Front cover of Good Condolences the chapbook I've already written and produced |
...and printed. |
These pictures are here because I want to provide a bit of context about chapbooks and what I've done so far.
Good Condolences is a story that I've known all my life and one that I have wanted to write for years. I tried it as a novel when I was at university in leafy Norwich, but it wouldn't stick and I wasn't convinced it was what I wanted to do with it. I had some good feedback on the start I made, but that wasn't enough to persuade me to finish it (well, start it). I don't like to waste words or time and really it was just an experiment. I would like to *emphasise* here that I don't like to waste words or time when I am writing fiction - when I am doing anything else, I frequently waste words and time.
So four or five years later, this novel idea has become a single-story chapbook. It is thirty-two pages long and contains only the story (and some pictures). The pictures and design and editing took far longer than the writing - but that makes sense, since the story was sitting there waiting to be written.

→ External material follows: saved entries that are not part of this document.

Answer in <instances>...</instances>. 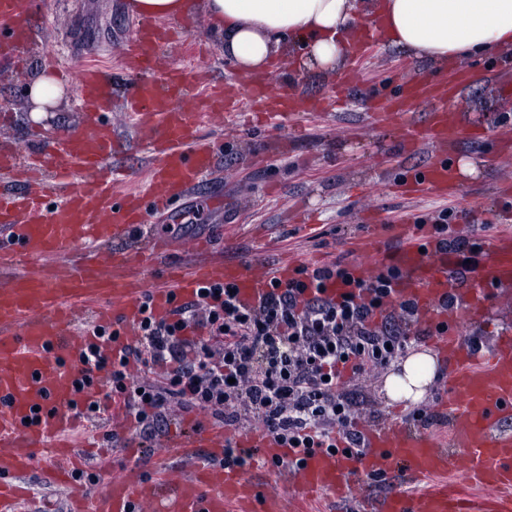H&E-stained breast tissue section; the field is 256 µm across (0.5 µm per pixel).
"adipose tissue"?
<instances>
[{
    "mask_svg": "<svg viewBox=\"0 0 512 512\" xmlns=\"http://www.w3.org/2000/svg\"><path fill=\"white\" fill-rule=\"evenodd\" d=\"M128 7L162 21L201 13L245 75L287 54L300 74L336 70L348 60L359 25L436 65L512 50V0H129ZM69 93L56 71H41L29 91L33 118L57 109ZM437 371L431 350L412 352L386 377L385 392L395 402H420Z\"/></svg>",
    "mask_w": 512,
    "mask_h": 512,
    "instance_id": "adipose-tissue-1",
    "label": "adipose tissue"
}]
</instances>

All at once several things happend to get me started in January. After looking around at several websites about writing, I can't remember exactly how, I stmbled upon the idea of the chapbook, and was particularly inspired by a blog post entitled The Art of the Chapbook. Around the same time, I went to London and at the V&A I saw an exhibition of Beatrix Potter's illustrations and first editions.
Beatrix Potter, ‘Privately printed edition (1901)’ © Frederick Warne & Co. 2006 |
Potter self-published The Tale of Peter Rabbit (image above) after writing the story for a 'real live child.' I have always said that I wouldn't self-publish anything, but I have also said that I want to be in creative control of what I produce. This idea then is a compromise but hopefully is not me 'giving in.' I'm not self-publishing something that publishers and agents have rejected, but producing something in a medium that is separate from the world of big agencies and ur...Waterstones. Perhaps I'm copping out, but I hope not. I hope I'm making something along the lines of an EP by a new band or a small print by a young visual artist. The book has been professionally edited and so I feel confident that I can share it with the world. I'd love for an agency or publisher to pick me up one day (I'm not completely anti-establishment!), but at the moment this is what I do - or part of what I do - and I am really enjoying it!